Sandra Oh’s character Gabby perhaps says it best when Howie and Becca are at a group meeting of bereaved parents. “we are all in different places.” She means in the grieving process, and it couldn’t be truer for Howie and Becca. Both are devastated, and want to move on, but cannot connect in the actions and so appear stalled in their healing process. Becca can get rid of the pictures on the fridge and her son’s clothes, but she can’t eat and isn’t dealing well with others.
Howie is shocked by the removal of reminders of their son, and watches videos of the family late at night, but he is trying to reconnect with Becca in a rebuilding of their fractured marital relationship. Neither one is sleeping and both are trying to work out what to do next, trying to appear as “normal” as possible.
Nicole Kidman won a nomination for Best Actress for her portrayal of Becca, a woman who is complicated and caring to the point of being painful to those around her. One gets the feeling that she has tried without much success to put herself back into life, and she doesn’t suffer foolish denials of others, which at times makes her seem cold or cruel.
She cannot accept platitudes such as “God took our child because he wanted another angel” and she speaks up voicing her opinion on the subject. Howie is baffled by it all, and tries to change the downward spiral of non-communication the only way he knows how, by trying to renew physical relations.
Becca isn’t ready for that, or feels she isn’t, and avoids Howie’s advances. This is a difficult movie to watch, as the pain of the characters is so present throughout. Even the peripheral characters are in their own types of hellish emotion and no one seems to be able to speak freely or connect with each other to make it any better.

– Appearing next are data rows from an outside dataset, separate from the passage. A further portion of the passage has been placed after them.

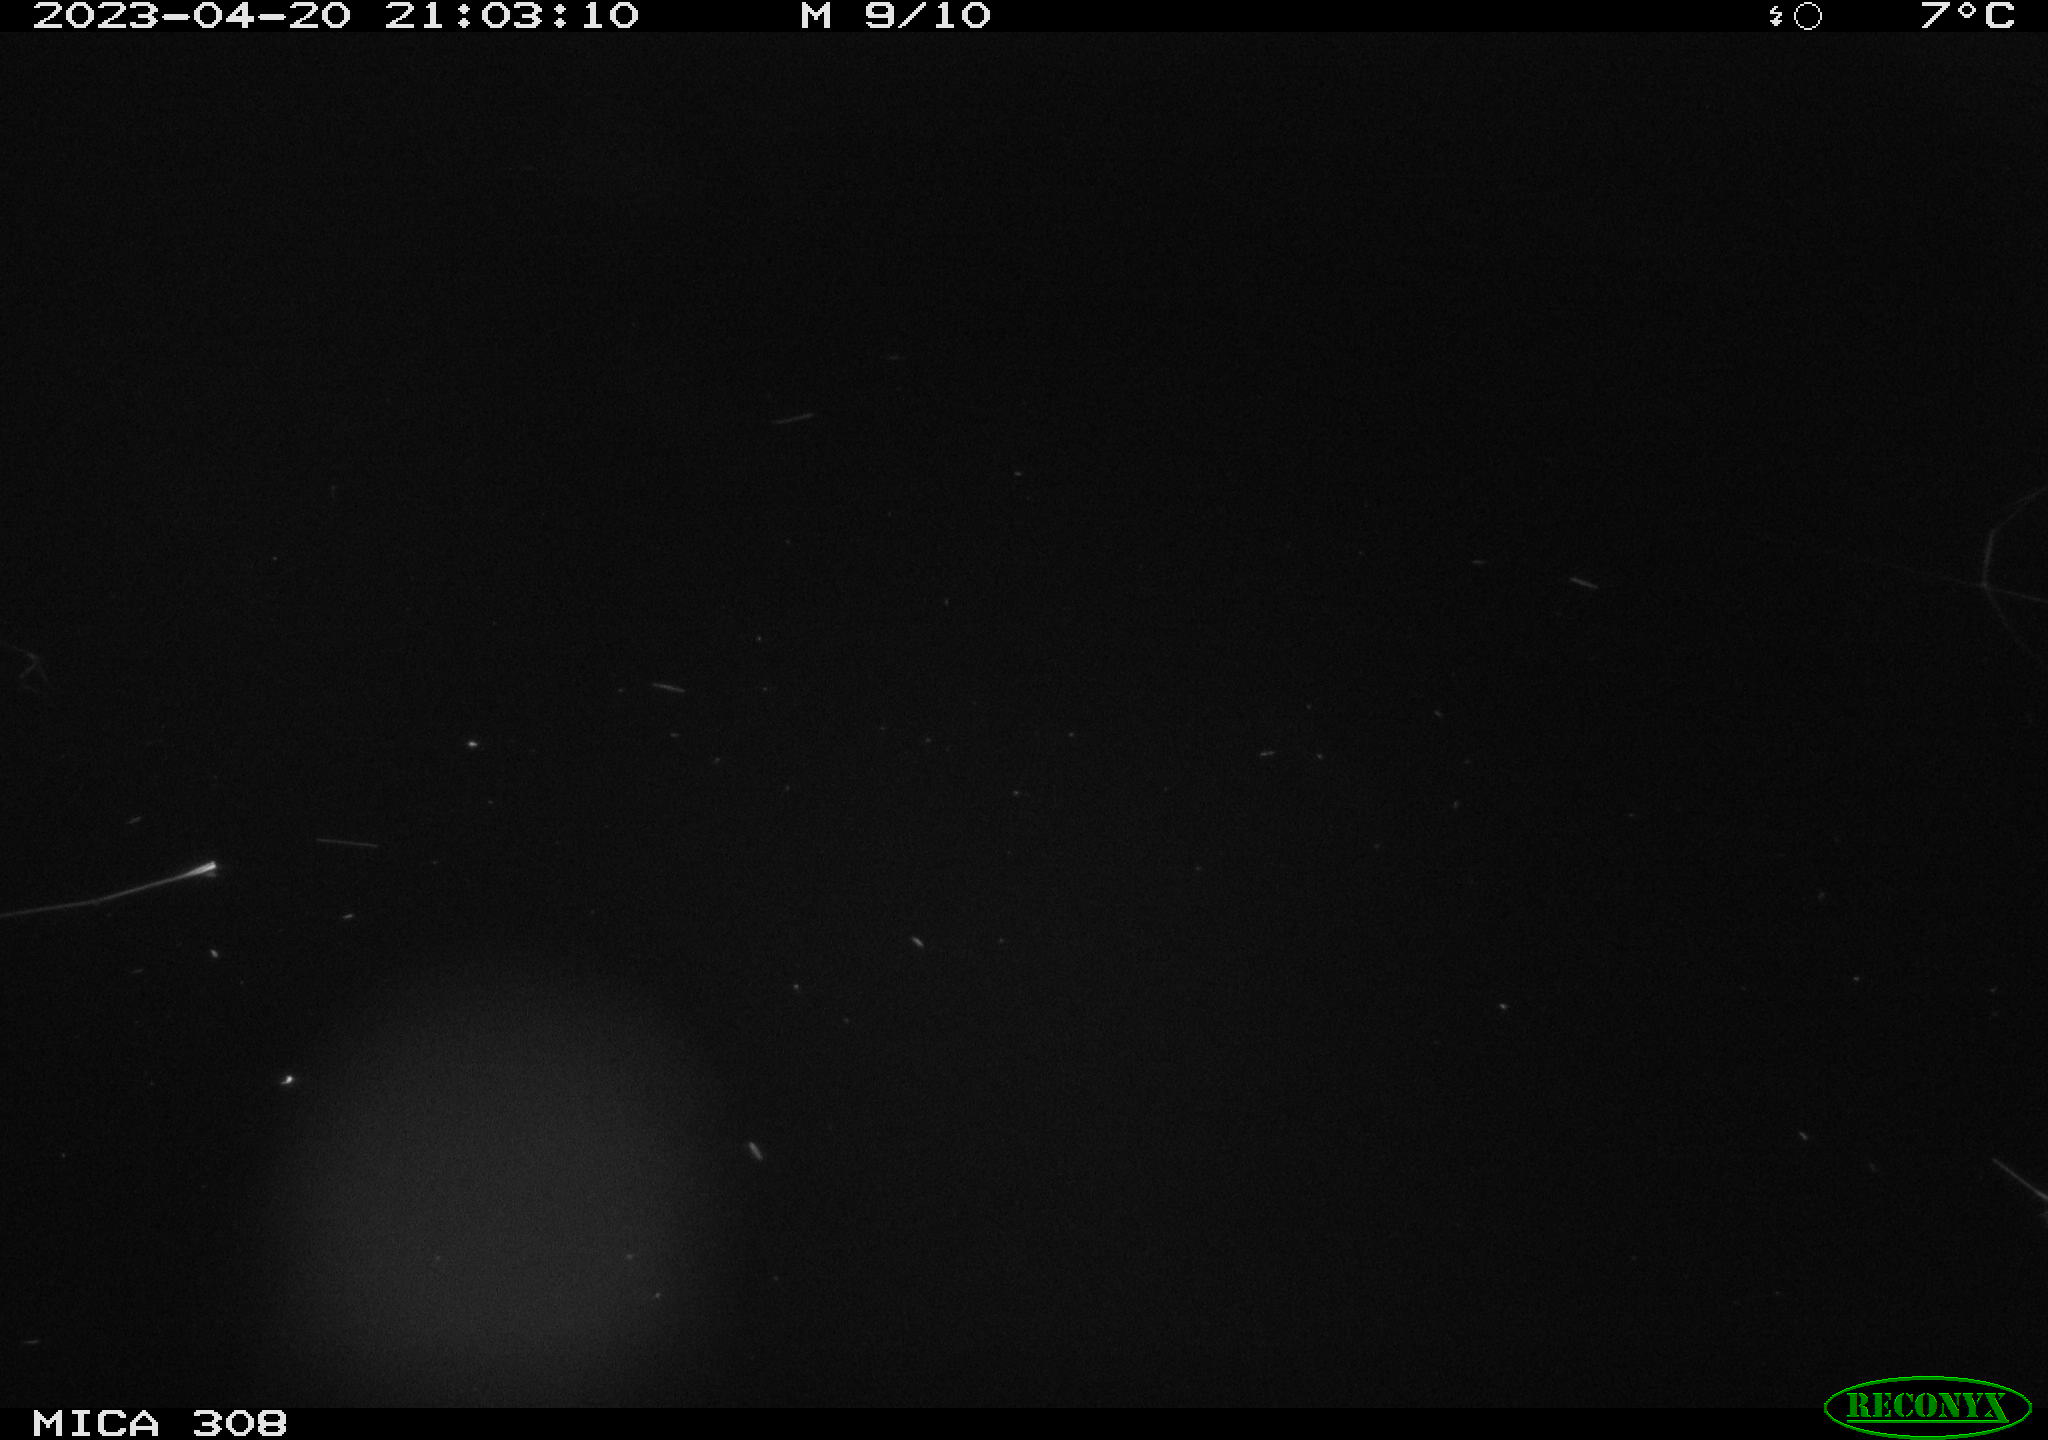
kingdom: Animalia
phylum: Chordata
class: Mammalia
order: Rodentia
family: Cricetidae
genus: Ondatra
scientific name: Ondatra zibethicus
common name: Muskrat
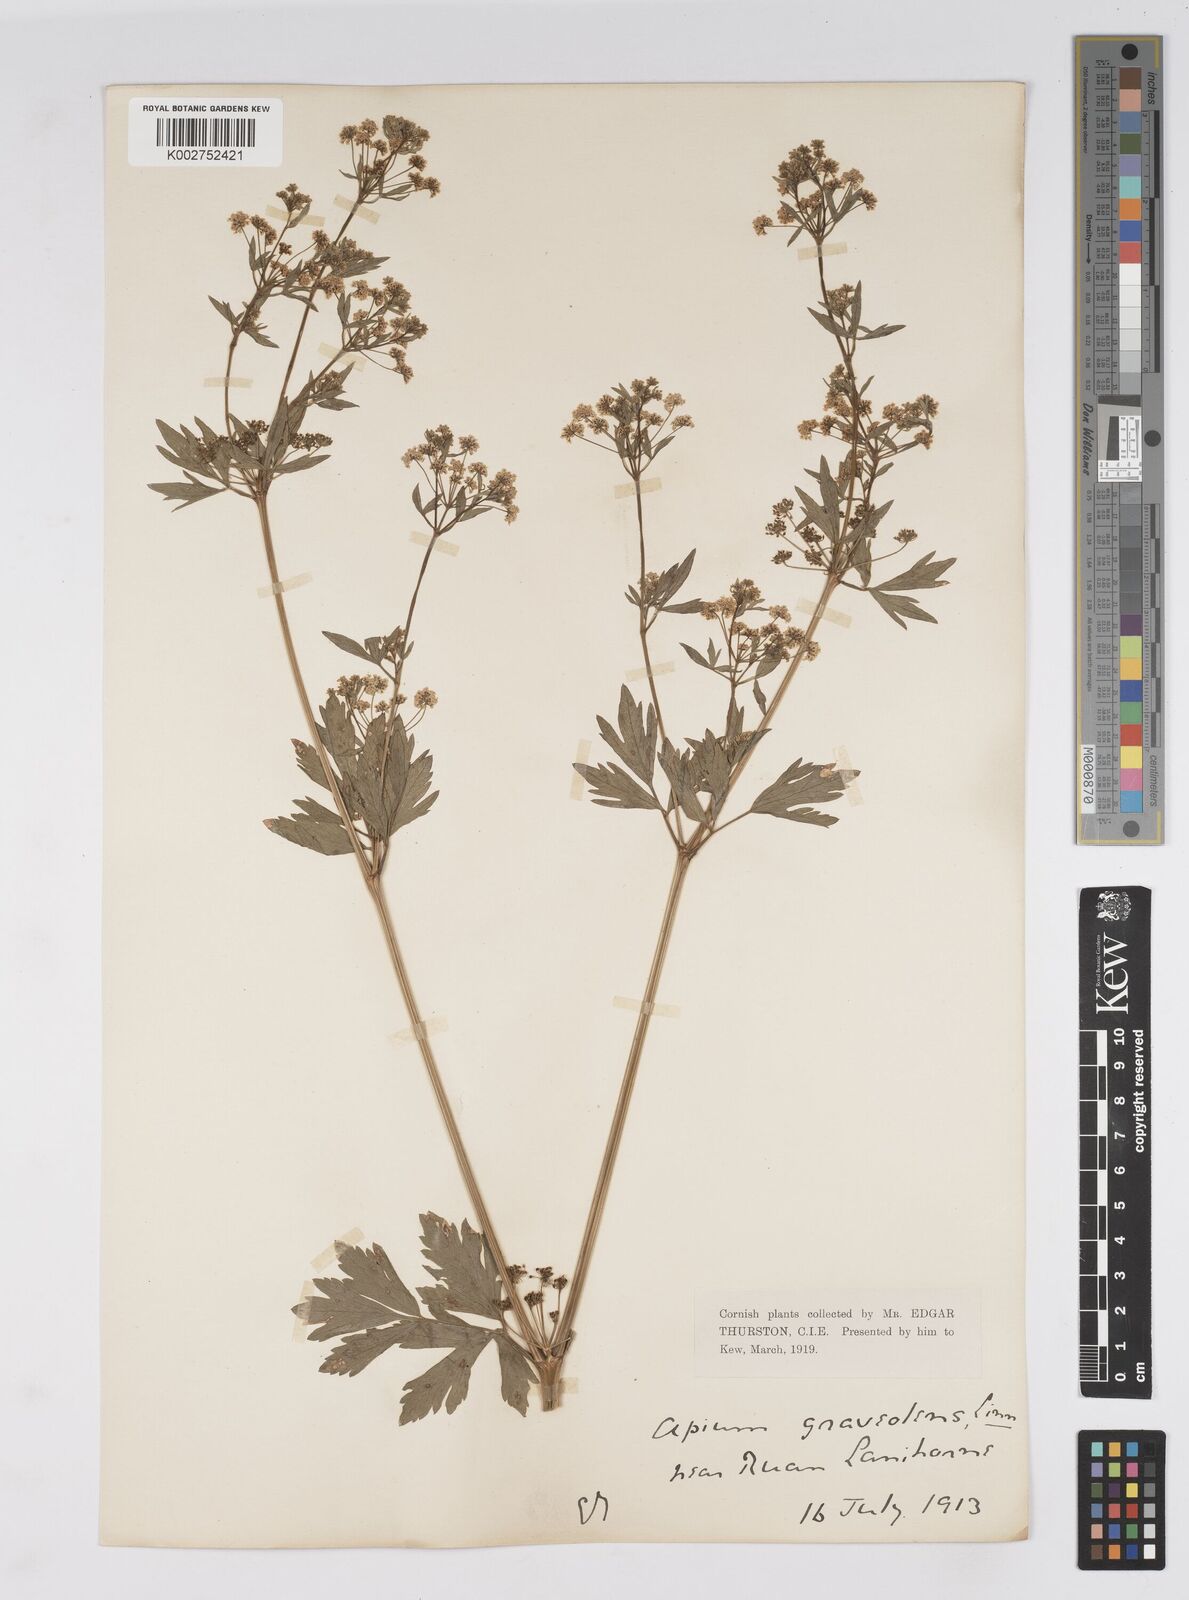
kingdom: Plantae
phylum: Tracheophyta
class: Magnoliopsida
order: Apiales
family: Apiaceae
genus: Apium
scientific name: Apium graveolens
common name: Wild celery
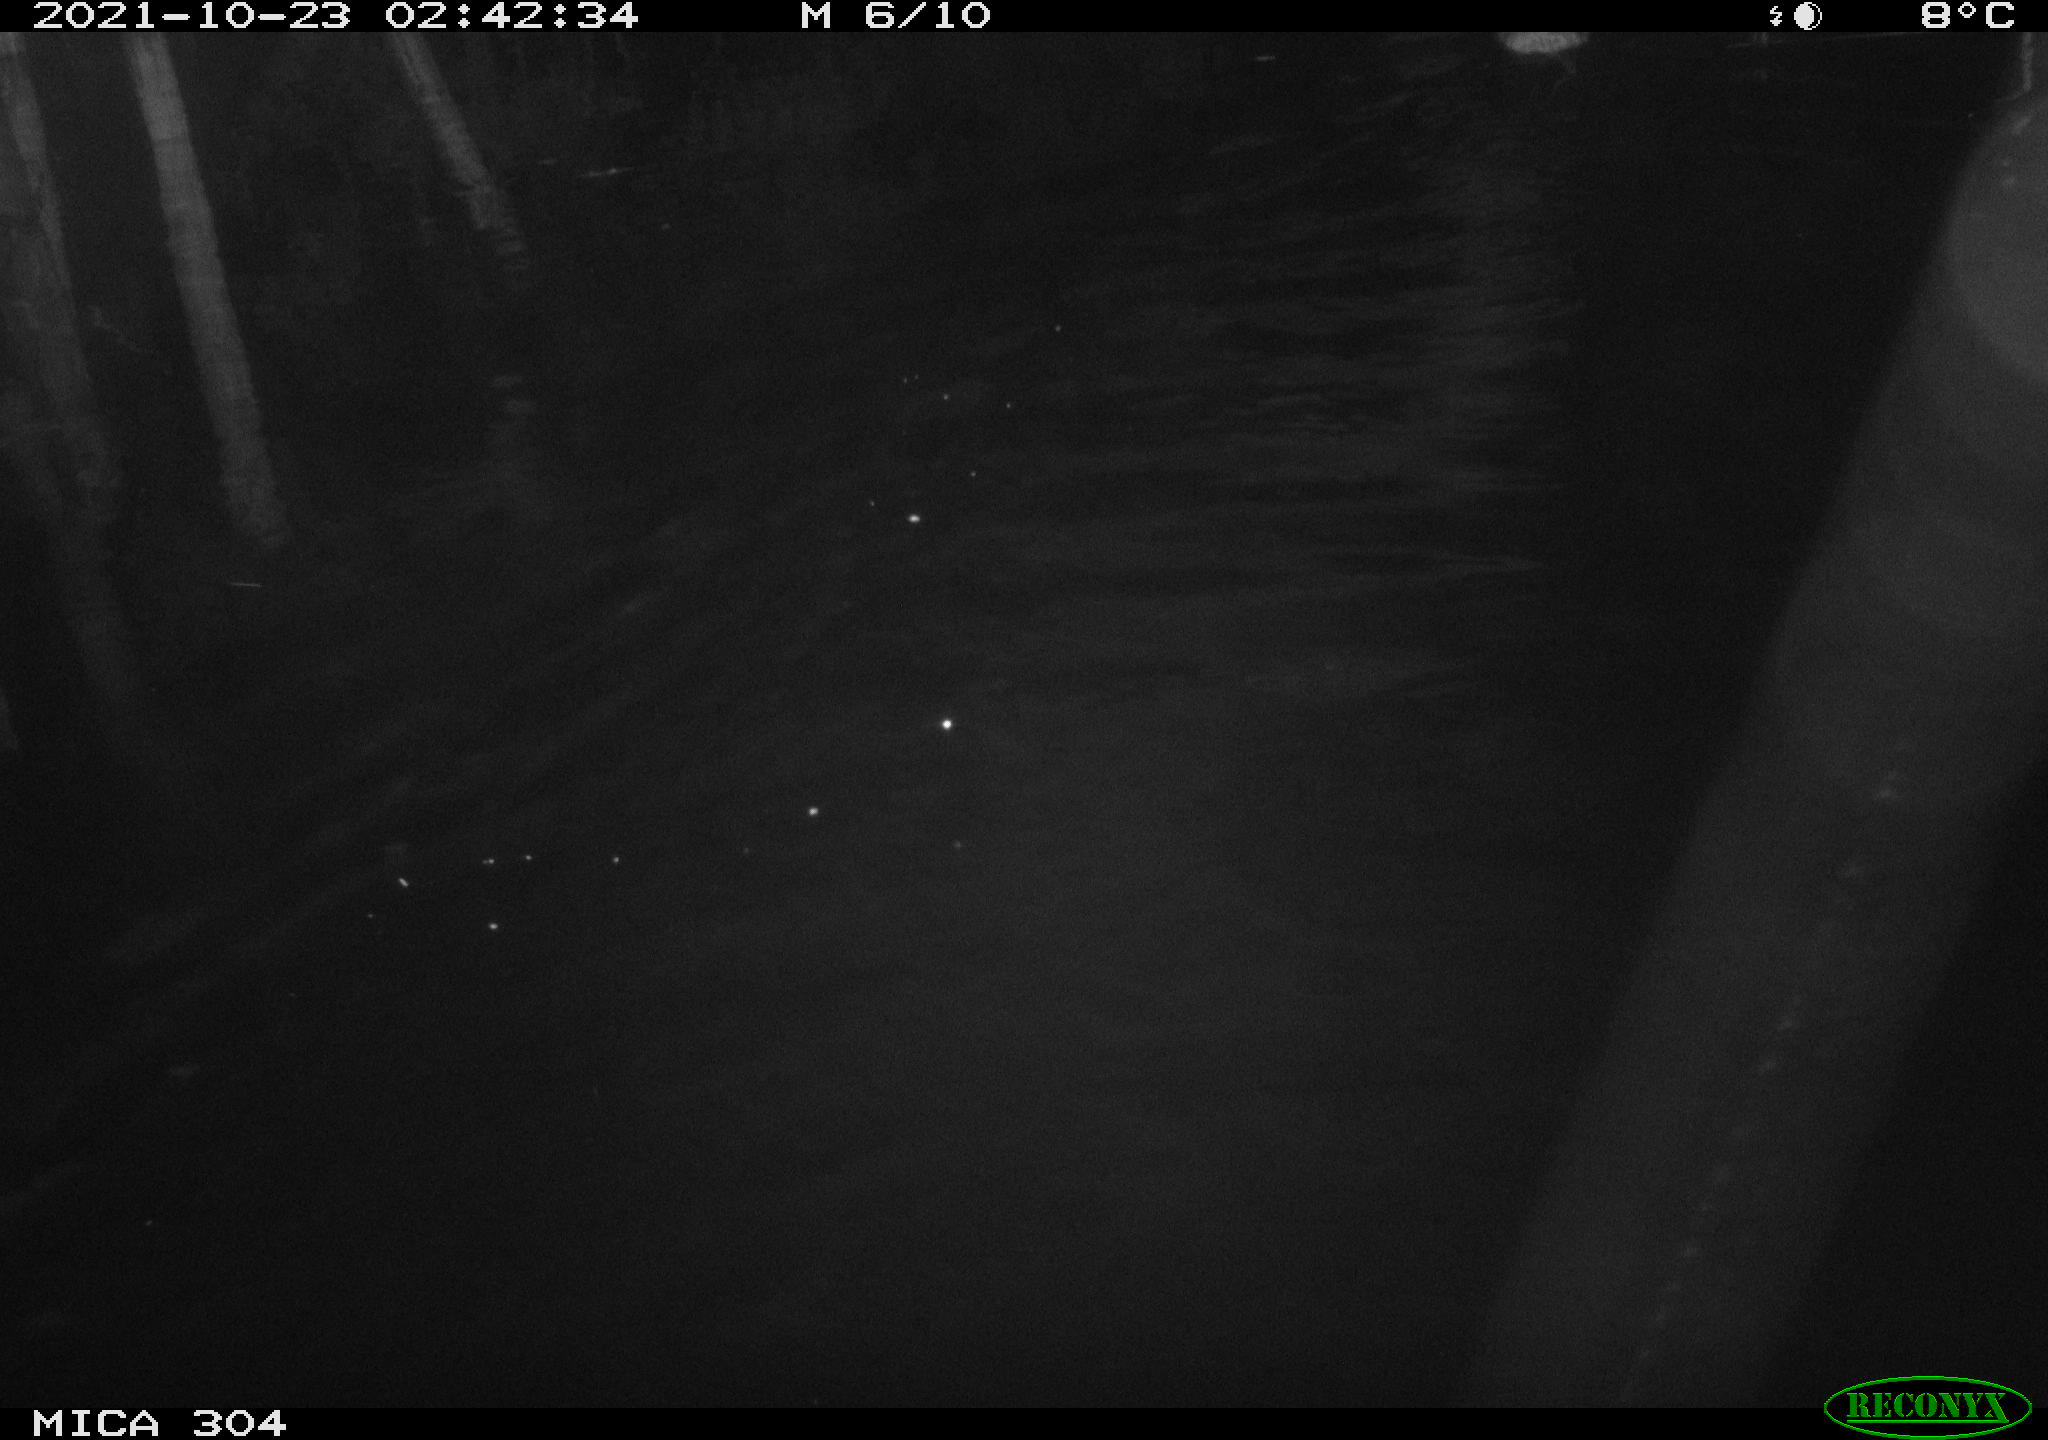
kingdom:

Rabbit Hole on Blu-ray is stunning, scenes of life in the suburbs, not glorified, but as they are, the perfect home and envirnos of Howie and Becca jar against the chaos of their emotional states. Everything looks normal, but it is a masking of what is really happening.
Running time for the film is 92 minutes, but sometimes seems longer as there are such struggles to go through. Special features include an audio commentary with the Director, the Writer and the Director of Photography which provides an additional dimension to the film. Deleted scenes and a theatrical trailer round out the disc.
The acting is superb, as the people and the situations feel so real, especially in places where it could degenerate into melodramatic excess. Tight and well written, Rabbit Hole charts the journey of Becca and Howie through the wastelands of grief and suffering.